According to reports by Reuters, the proposed policy statement underscores the FDIC’s commitment to safeguarding the stability of the banking industry, particularly in light of recent high-profile bank failures and acquisitions. FDIC Chair Martin Gruenberg emphasized the potential risks associated with banks exceeding the $100 billion asset threshold, citing the notable bank failures of 2023 as a stark reminder of these risks.

However, the proposal has faced criticism from Republican board members who argue that it could hinder competition by discouraging new entrants to challenge established Wall Street behemoths. Jonathan McKernan, a Republican member of the board, voiced concerns that the heightened regulatory scrutiny could further consolidate the industry and reinforce barriers to entry for emerging competitors.

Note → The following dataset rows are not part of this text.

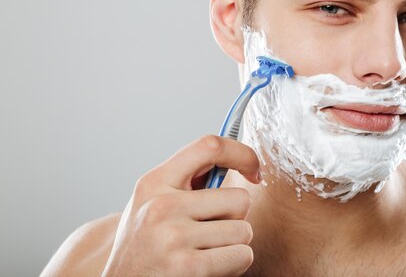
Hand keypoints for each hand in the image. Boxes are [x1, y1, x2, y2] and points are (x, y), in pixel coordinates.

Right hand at [101, 135, 260, 276]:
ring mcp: (173, 236)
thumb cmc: (145, 244)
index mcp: (155, 182)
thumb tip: (241, 160)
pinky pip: (242, 255)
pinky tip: (213, 267)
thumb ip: (188, 181)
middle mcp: (161, 205)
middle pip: (239, 198)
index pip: (209, 146)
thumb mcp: (154, 202)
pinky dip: (236, 263)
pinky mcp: (187, 267)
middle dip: (235, 218)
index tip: (253, 170)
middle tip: (212, 230)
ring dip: (235, 244)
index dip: (242, 154)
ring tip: (207, 250)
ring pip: (244, 230)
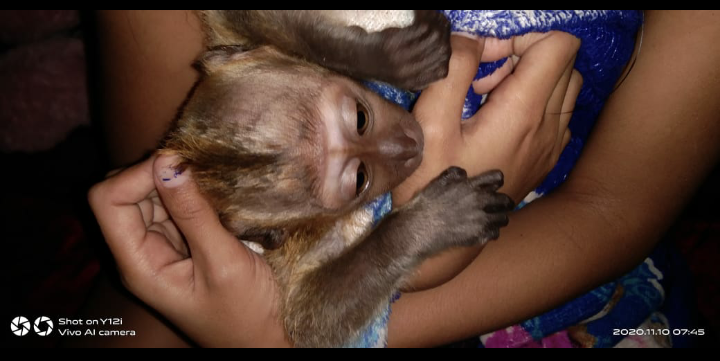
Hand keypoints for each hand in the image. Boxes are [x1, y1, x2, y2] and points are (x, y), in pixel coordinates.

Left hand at [88, 154, 288, 346]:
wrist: (262, 339)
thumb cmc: (244, 312)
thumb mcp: (222, 262)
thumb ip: (194, 213)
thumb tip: (169, 160)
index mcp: (138, 264)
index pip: (107, 201)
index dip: (136, 175)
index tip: (180, 164)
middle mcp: (140, 252)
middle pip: (121, 193)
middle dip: (154, 173)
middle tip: (197, 168)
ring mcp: (160, 246)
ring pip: (147, 194)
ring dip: (173, 180)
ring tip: (210, 179)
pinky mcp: (181, 242)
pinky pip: (172, 204)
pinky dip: (187, 190)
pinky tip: (213, 191)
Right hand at [394, 32, 581, 290]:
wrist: (446, 237)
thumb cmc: (432, 184)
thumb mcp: (431, 120)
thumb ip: (454, 68)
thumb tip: (473, 41)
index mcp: (524, 112)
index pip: (560, 45)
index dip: (523, 38)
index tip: (486, 59)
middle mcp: (549, 127)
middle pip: (565, 61)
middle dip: (525, 56)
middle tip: (482, 80)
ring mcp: (552, 145)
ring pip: (565, 86)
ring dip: (532, 78)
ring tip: (489, 97)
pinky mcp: (547, 157)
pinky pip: (558, 113)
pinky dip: (535, 102)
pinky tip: (498, 120)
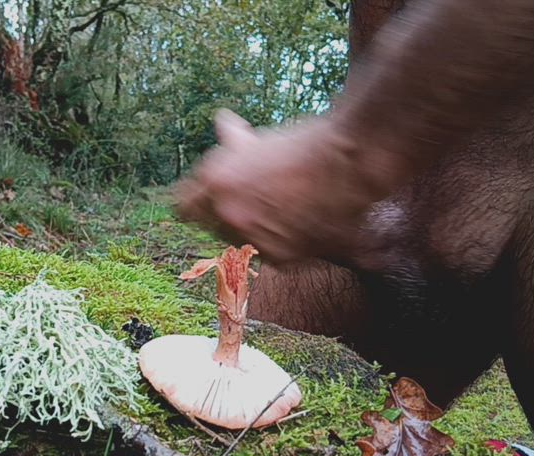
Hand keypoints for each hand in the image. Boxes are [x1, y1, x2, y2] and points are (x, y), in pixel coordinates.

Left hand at [176, 109, 378, 263]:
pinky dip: (276, 242)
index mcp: (215, 181)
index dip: (197, 202)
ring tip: (279, 209)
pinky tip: (295, 222)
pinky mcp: (278, 256)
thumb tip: (221, 121)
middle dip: (225, 214)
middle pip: (210, 227)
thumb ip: (232, 141)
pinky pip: (265, 253)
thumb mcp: (260, 139)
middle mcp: (228, 213)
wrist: (349, 163)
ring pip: (237, 242)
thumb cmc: (305, 144)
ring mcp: (251, 237)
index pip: (183, 208)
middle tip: (253, 201)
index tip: (207, 200)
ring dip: (250, 230)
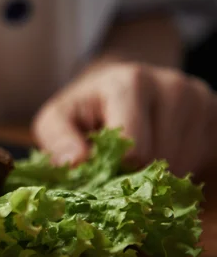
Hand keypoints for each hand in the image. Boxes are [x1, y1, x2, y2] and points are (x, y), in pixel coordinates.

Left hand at [33, 61, 216, 175]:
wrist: (117, 85)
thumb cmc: (84, 109)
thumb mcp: (56, 120)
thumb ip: (58, 140)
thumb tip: (76, 163)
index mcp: (130, 83)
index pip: (135, 150)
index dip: (115, 170)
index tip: (100, 167)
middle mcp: (172, 85)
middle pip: (162, 159)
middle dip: (135, 173)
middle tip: (116, 165)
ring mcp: (198, 98)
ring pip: (184, 164)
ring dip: (156, 173)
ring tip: (135, 156)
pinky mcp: (214, 113)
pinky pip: (202, 161)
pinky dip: (178, 167)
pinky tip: (158, 152)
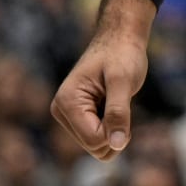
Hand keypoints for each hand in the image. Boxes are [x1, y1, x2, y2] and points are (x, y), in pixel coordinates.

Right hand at [50, 29, 148, 161]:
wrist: (120, 38)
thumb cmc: (122, 54)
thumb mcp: (123, 81)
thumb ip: (118, 112)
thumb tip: (117, 144)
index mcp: (67, 103)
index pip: (94, 140)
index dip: (116, 129)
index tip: (123, 104)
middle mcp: (61, 111)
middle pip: (94, 146)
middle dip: (114, 130)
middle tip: (122, 102)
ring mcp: (68, 115)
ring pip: (96, 145)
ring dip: (114, 128)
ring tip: (117, 102)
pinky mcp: (78, 117)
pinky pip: (98, 137)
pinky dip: (112, 126)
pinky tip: (113, 105)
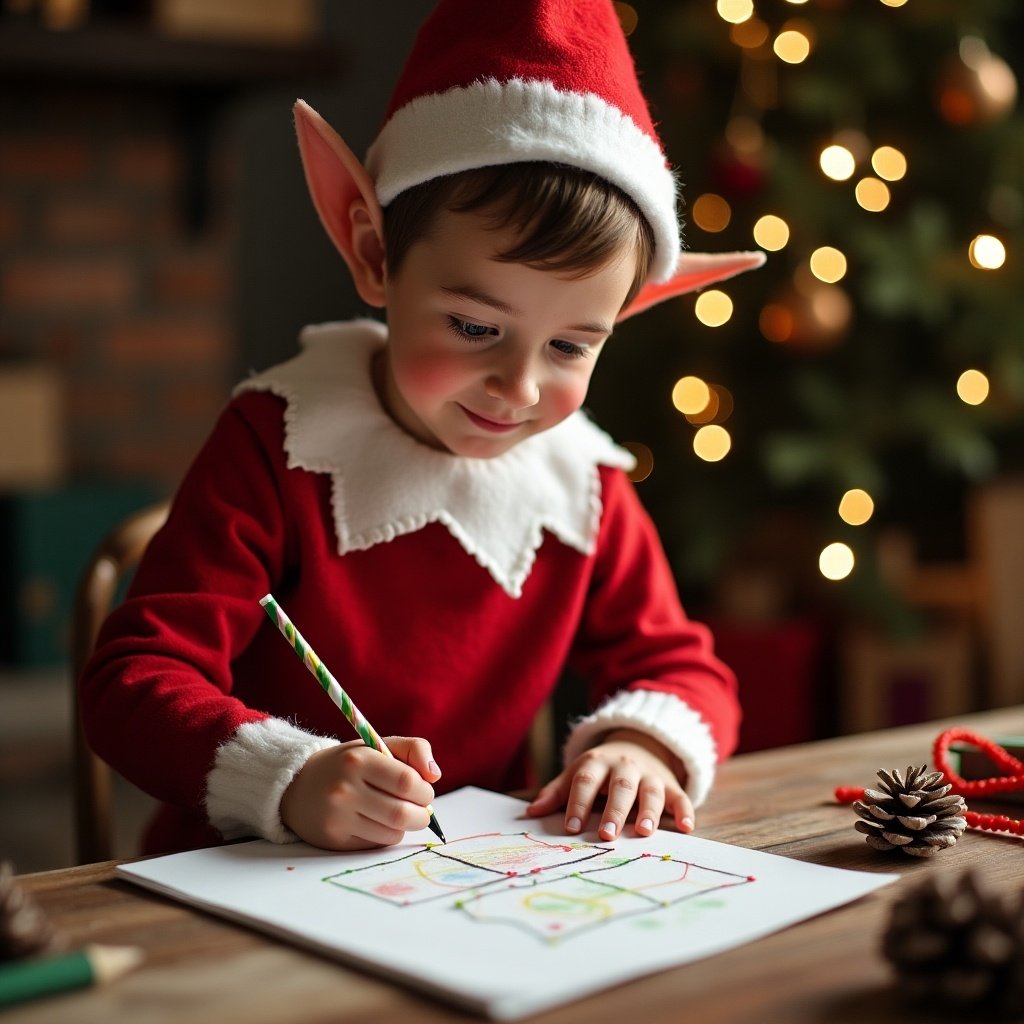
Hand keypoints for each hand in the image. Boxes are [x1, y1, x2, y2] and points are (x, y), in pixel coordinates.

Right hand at [280, 736, 440, 850]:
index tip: (424, 791)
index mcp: (359, 760)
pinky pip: (376, 844)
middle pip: (403, 813)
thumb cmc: (348, 764)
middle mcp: (345, 789)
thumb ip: (413, 749)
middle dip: (421, 815)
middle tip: (419, 810)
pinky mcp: (334, 840)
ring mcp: (337, 817)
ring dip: (404, 826)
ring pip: (392, 833)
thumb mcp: (377, 746)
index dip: (424, 790)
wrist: (297, 785)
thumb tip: (435, 775)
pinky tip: (376, 822)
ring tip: (396, 813)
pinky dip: (385, 835)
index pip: (407, 782)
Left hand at [525, 729, 693, 840]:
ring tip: (644, 832)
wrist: (638, 743)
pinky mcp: (670, 784)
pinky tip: (686, 827)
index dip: (577, 802)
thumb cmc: (601, 769)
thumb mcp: (578, 772)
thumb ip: (556, 792)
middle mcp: (625, 766)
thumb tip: (530, 813)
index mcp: (597, 763)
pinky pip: (680, 796)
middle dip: (613, 810)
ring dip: (648, 811)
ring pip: (651, 791)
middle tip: (606, 834)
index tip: (570, 827)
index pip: (585, 780)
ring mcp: (650, 775)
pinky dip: (685, 810)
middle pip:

Related: SVB Financial Sues To Recover $1.9 Billion From FDIC

Industry trade groups, including the Bank Policy Institute, have also expressed reservations about the proposal, labeling it as part of an “alarming trend” among regulators to discourage mergers and acquisitions within the banking sector. The institute cautioned that the subjective standards outlined in the proposal could introduce uncertainty into the merger review process.

The proposed changes, outlined in a draft proposal subject to a 60-day public comment period, reflect provisions enacted by Congress in the Dodd-Frank Wall Street reform legislation of 2010. The updated guidance aims to address various financial stability concerns, including the potential impact of mergers on the complexity of the financial system and the extent of cross-border activities.

Critics of the proposal, including Democratic Senator Elizabeth Warren, have raised concerns over regulatory leniency towards large Wall Street institutions.